Neil Kinnock resigned as leader of the Labour Party on this day in 1992, three days after their defeat to John Major’s Conservatives in one of the most unexpected General Election results since the end of World War II.

Mr Kinnock, MP for the Welsh constituency of Islwyn (previously Bedwellty) since 1970, stepped down after nine years, making him the longest-serving Leader of the Opposition in history. His deputy, Roy Hattersley, also resigned.

He announced his decision in a statement read out at Westminster, in which he was unequivocal in blaming the party’s election loss at the door of the right-wing press.

Kinnock blamed the right-wing press for Labour's defeat - The Sun claimed it 'Won it' with this front page.

“I express no bitterness when I say that the Conservative-supporting press has enabled the Tory Party to win yet again when the Conservative Party could not have secured victory for itself on the basis of its record, its programme or its character,” he said.

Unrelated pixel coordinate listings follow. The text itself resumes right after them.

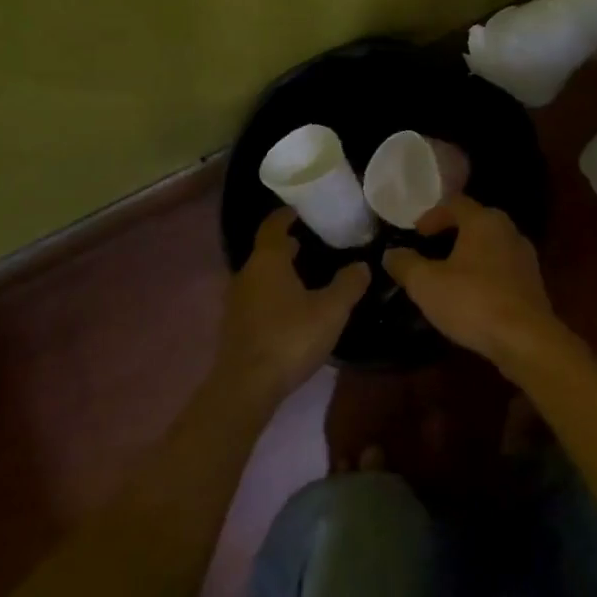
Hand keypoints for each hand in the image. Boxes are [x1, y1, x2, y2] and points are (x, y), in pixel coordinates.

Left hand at [218, 210, 370, 400]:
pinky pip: (255, 297)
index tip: (299, 210)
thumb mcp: (330, 310)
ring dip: (279, 271)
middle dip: (285, 245)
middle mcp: (246, 274)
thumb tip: (361, 265)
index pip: (273, 226)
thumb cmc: (290, 338)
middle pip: (266, 250)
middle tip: (310, 242)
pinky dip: (272, 292)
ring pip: (260, 275)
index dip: (285, 215)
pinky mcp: (234, 325)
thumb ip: (348, 285)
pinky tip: (290, 308)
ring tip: (304, 275)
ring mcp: (236, 301)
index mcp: (268, 261)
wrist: (246, 386)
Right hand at [382, 197, 558, 367]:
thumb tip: (391, 253)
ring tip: (448, 275)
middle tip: (430, 250)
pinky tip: (471, 296)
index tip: (416, 234)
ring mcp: (525, 257)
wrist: (526, 340)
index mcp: (484, 221)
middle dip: (451, 233)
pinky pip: (502, 268)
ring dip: (469, 255)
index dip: (432, 215)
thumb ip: (405, 264)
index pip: (455, 203)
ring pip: (490, 246)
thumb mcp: (425, 283)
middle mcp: (509, 231)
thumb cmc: (472, 301)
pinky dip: (484, 274)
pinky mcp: (533, 283)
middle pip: (475, 222)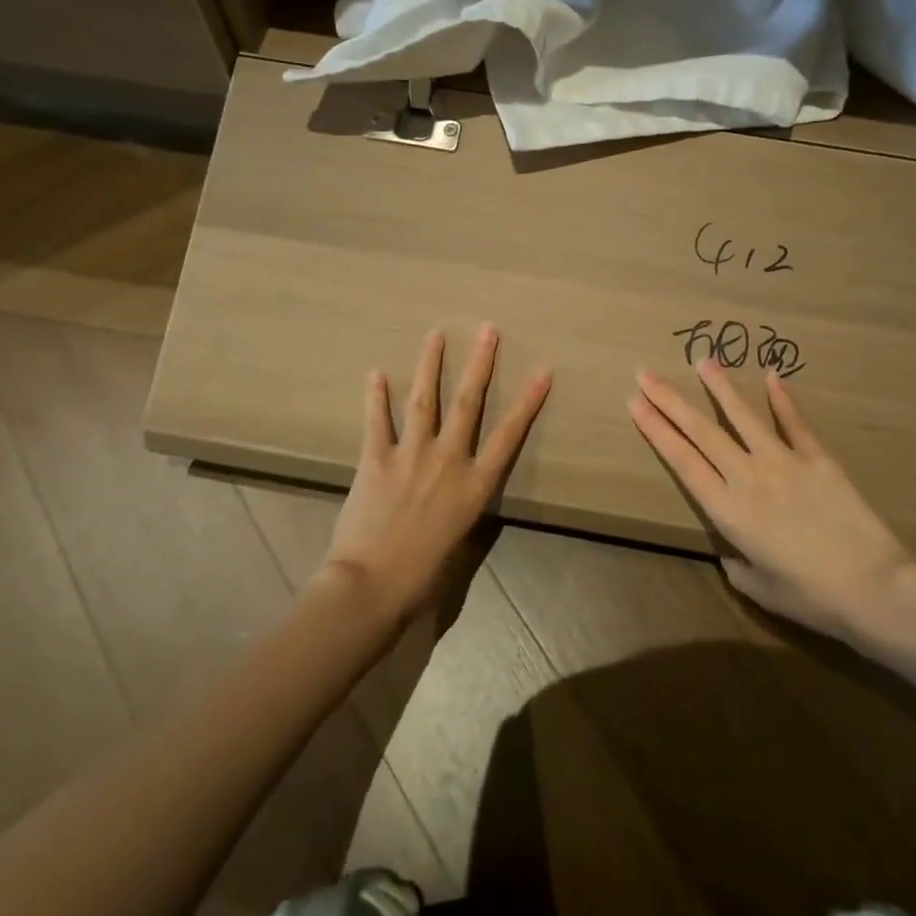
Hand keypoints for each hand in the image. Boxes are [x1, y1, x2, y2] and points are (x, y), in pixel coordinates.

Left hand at [324, 326, 551, 627]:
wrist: (372, 585)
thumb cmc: (422, 575)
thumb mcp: (459, 540)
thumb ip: (461, 507)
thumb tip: (458, 491)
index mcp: (474, 485)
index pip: (508, 435)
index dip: (527, 402)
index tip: (542, 372)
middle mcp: (448, 461)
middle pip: (468, 402)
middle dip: (480, 363)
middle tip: (488, 330)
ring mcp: (411, 455)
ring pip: (424, 399)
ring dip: (430, 364)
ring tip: (435, 335)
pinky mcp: (376, 459)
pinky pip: (377, 420)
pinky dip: (376, 396)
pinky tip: (376, 373)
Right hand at [628, 361, 915, 638]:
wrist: (874, 588)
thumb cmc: (811, 597)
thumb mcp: (758, 587)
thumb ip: (736, 561)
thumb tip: (732, 547)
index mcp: (727, 510)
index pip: (682, 460)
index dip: (656, 430)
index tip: (635, 402)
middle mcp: (748, 476)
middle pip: (701, 431)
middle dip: (670, 400)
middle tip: (646, 373)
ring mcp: (784, 462)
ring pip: (743, 417)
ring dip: (720, 387)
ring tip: (703, 360)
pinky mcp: (818, 459)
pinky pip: (795, 423)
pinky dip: (782, 399)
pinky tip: (772, 376)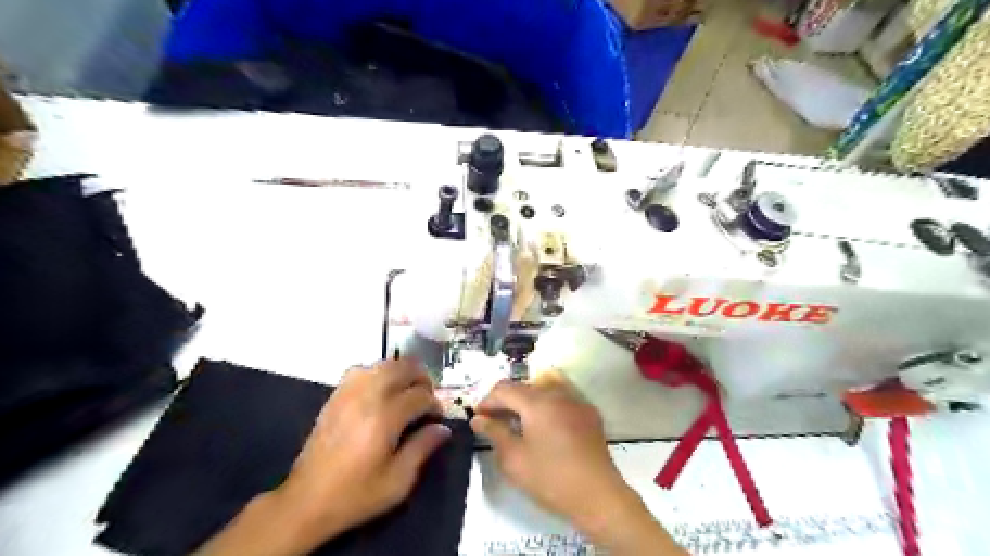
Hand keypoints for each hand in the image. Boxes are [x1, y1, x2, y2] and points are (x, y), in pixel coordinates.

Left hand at [276, 361, 450, 546]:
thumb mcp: (398, 481)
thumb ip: (423, 448)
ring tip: (407, 389)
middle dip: (421, 378)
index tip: (437, 418)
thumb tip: (443, 428)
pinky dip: (377, 372)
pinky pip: (360, 370)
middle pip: (402, 368)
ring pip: (382, 364)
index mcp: (385, 418)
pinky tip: (381, 389)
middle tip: (427, 396)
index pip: (420, 396)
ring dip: (400, 371)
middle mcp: (367, 397)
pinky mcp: (335, 396)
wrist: (306, 501)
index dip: (434, 404)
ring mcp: (348, 393)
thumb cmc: (356, 494)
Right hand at [470, 379, 624, 527]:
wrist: (598, 496)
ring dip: (527, 400)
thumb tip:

Mr Kinnock had been elected leader in the aftermath of Labour’s heavy defeat in the 1983 General Election under Michael Foot. He began to reform the party to bring it to the centre-left, fighting to rid it of its Trotskyite Militant wing.

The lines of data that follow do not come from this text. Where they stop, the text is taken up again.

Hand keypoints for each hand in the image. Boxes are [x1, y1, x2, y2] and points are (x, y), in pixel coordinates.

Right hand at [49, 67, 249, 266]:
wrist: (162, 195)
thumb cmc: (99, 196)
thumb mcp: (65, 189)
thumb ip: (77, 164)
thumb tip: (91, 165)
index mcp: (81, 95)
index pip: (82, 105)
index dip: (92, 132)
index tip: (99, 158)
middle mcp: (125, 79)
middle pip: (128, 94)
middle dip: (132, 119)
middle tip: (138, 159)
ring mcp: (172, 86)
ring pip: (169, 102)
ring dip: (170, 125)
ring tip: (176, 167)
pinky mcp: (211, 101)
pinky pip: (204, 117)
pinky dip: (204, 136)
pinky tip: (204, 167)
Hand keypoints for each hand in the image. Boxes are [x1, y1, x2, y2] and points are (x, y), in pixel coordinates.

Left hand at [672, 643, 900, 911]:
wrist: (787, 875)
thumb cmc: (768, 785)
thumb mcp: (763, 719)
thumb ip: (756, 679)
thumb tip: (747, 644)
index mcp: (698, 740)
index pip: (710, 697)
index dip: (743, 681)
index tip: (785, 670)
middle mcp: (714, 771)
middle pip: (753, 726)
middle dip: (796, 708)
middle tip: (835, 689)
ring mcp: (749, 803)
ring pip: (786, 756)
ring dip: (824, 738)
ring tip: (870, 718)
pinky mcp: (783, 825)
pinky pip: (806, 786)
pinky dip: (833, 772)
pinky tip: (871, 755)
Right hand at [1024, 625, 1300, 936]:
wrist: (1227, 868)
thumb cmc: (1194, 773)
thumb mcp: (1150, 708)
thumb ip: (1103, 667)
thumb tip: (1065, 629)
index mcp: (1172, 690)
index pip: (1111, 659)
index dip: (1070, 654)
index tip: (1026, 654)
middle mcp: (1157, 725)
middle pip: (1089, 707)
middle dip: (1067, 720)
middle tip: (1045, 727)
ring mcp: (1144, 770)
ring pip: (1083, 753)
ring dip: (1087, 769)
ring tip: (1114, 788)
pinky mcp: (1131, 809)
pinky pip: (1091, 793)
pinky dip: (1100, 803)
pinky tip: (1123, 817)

He also helped persuade the party to abandon some of its less popular policies, such as unilateral nuclear disarmament and nationalisation.

[Read more: November 10, 1980 - Michael Foot is elected leader of the Labour Party]

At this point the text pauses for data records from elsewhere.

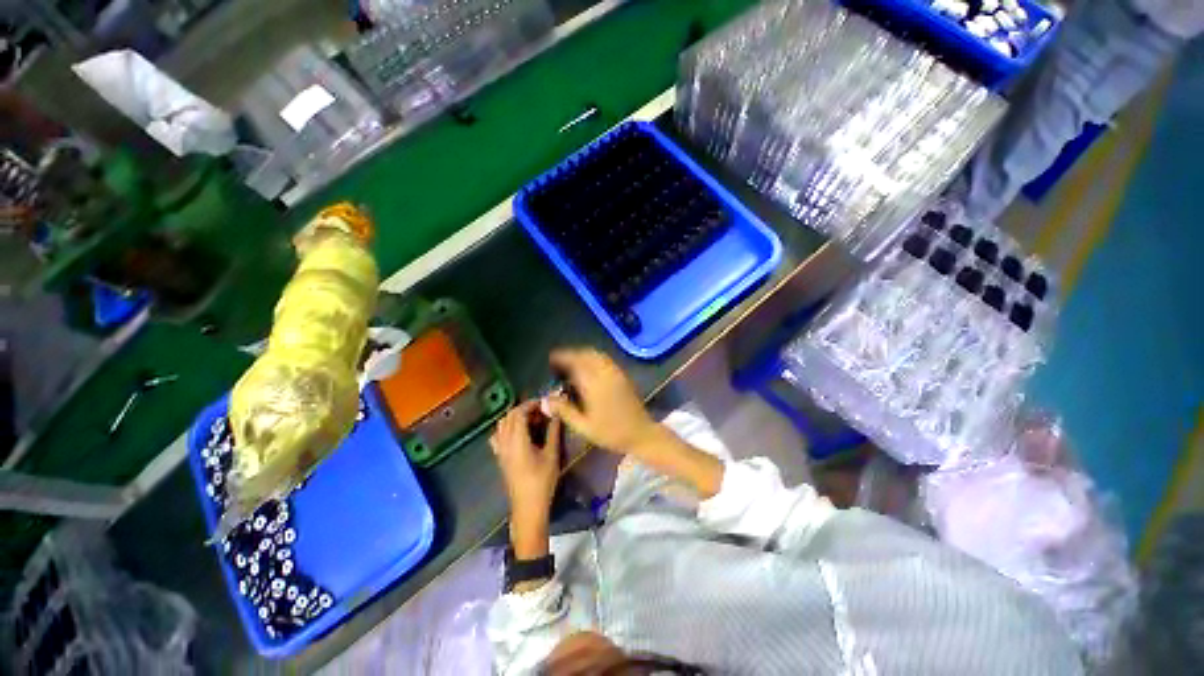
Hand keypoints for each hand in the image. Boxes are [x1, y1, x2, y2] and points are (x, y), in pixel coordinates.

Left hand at [490, 401, 561, 557]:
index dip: (532, 404)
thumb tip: (556, 413)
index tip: (545, 403)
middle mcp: (505, 442)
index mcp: (517, 440)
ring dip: (515, 417)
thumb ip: (553, 431)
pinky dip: (507, 428)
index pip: (519, 413)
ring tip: (532, 420)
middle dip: (524, 408)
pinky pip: (498, 435)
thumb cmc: (542, 481)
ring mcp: (500, 450)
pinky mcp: (500, 457)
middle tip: (541, 411)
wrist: (527, 507)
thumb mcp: (552, 455)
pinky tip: (519, 433)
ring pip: (502, 424)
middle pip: (509, 416)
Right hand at [545, 348, 657, 453]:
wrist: (641, 433)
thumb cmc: (611, 433)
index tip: (552, 359)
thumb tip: (545, 400)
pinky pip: (606, 359)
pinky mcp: (622, 375)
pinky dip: (594, 357)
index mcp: (594, 384)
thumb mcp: (584, 427)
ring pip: (597, 354)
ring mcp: (616, 372)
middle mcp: (605, 373)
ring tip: (572, 363)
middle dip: (572, 354)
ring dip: (583, 354)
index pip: (576, 362)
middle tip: (560, 361)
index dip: (563, 358)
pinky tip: (588, 367)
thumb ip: (564, 411)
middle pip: (586, 354)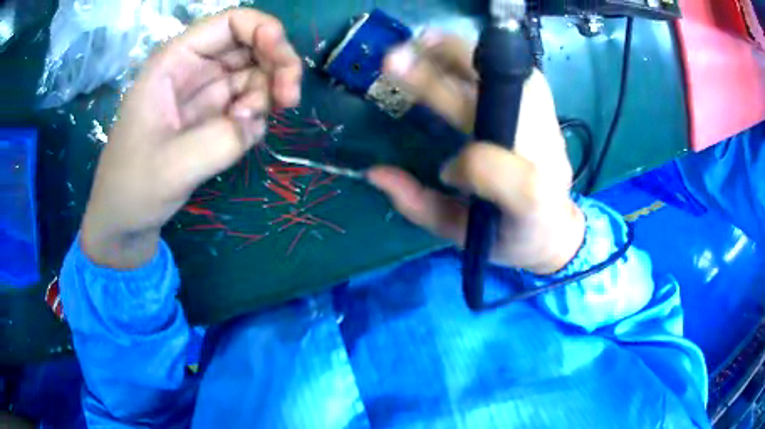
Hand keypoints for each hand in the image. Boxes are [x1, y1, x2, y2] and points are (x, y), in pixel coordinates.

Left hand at [81, 8, 301, 268]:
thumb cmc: (132, 188)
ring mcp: (205, 94)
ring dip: (268, 96)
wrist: (124, 221)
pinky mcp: (213, 117)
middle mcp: (193, 69)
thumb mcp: (172, 166)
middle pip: (252, 45)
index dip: (264, 31)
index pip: (231, 23)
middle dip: (277, 65)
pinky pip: (249, 104)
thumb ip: (220, 140)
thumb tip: (257, 121)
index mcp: (175, 62)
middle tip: (288, 101)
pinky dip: (256, 118)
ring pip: (255, 74)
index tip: (283, 65)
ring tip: (248, 129)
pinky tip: (241, 140)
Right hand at [368, 32, 584, 273]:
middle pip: (494, 105)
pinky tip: (456, 53)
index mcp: (525, 196)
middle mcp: (544, 153)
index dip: (464, 164)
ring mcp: (548, 123)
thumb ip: (420, 207)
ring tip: (422, 42)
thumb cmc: (508, 234)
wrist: (556, 226)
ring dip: (461, 55)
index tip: (445, 170)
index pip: (490, 168)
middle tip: (394, 61)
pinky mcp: (546, 107)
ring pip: (509, 76)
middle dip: (441, 80)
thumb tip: (374, 172)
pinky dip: (485, 57)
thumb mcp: (463, 236)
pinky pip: (518, 71)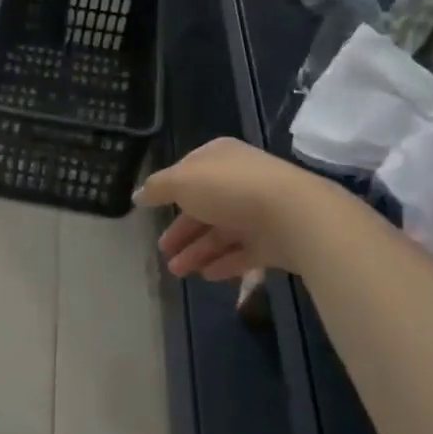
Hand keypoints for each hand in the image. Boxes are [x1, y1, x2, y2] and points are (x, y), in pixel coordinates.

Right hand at [135, 138, 347, 285]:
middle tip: (163, 251)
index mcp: (220, 158)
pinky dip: (223, 263)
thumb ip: (157, 188)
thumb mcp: (181, 181)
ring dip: (197, 251)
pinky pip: (243, 253)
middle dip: (182, 230)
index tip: (154, 211)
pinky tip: (205, 275)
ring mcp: (260, 211)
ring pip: (221, 233)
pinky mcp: (275, 240)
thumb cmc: (230, 189)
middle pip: (204, 207)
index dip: (170, 191)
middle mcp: (241, 180)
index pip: (189, 172)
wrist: (295, 216)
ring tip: (177, 272)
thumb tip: (138, 196)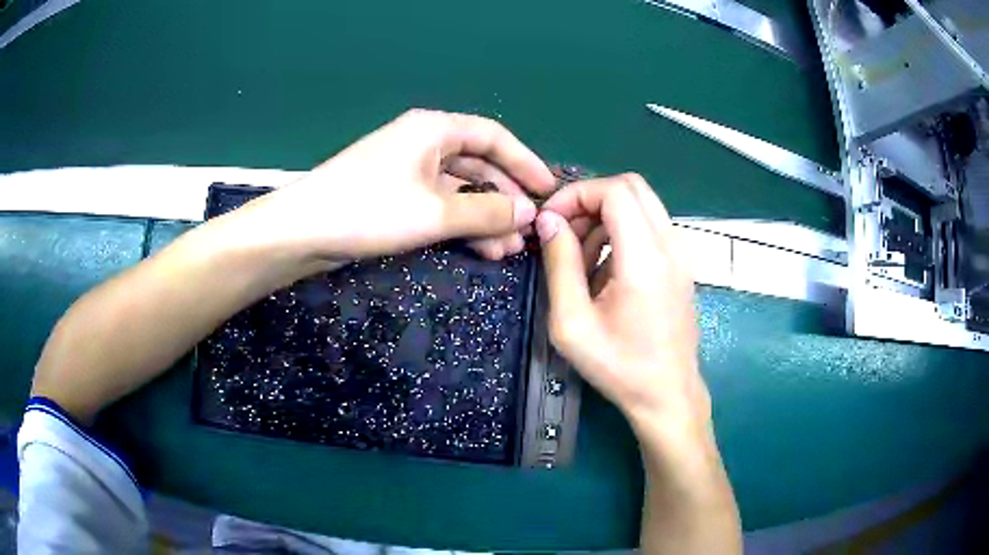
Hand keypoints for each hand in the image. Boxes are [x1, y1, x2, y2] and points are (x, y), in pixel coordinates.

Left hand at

Toward the end of Mrs Thatcher’s time in office, Labour were consistently ahead in the polls by 10 points or more, though her resignation and the appointment of John Major as Conservative leader gave the government a new lease of life.

Nevertheless, in the run-up to the 1992 election most polls still suggested a narrow Labour victory. Instead, the Tories won the election with a 21-seat majority.

Mr Kinnock would continue in office until July 18, when his shadow chancellor John Smith was elected as the new Labour leader with Margaret Beckett his deputy. He became a member of the European Commission in 1995 and its vice-president in 1999.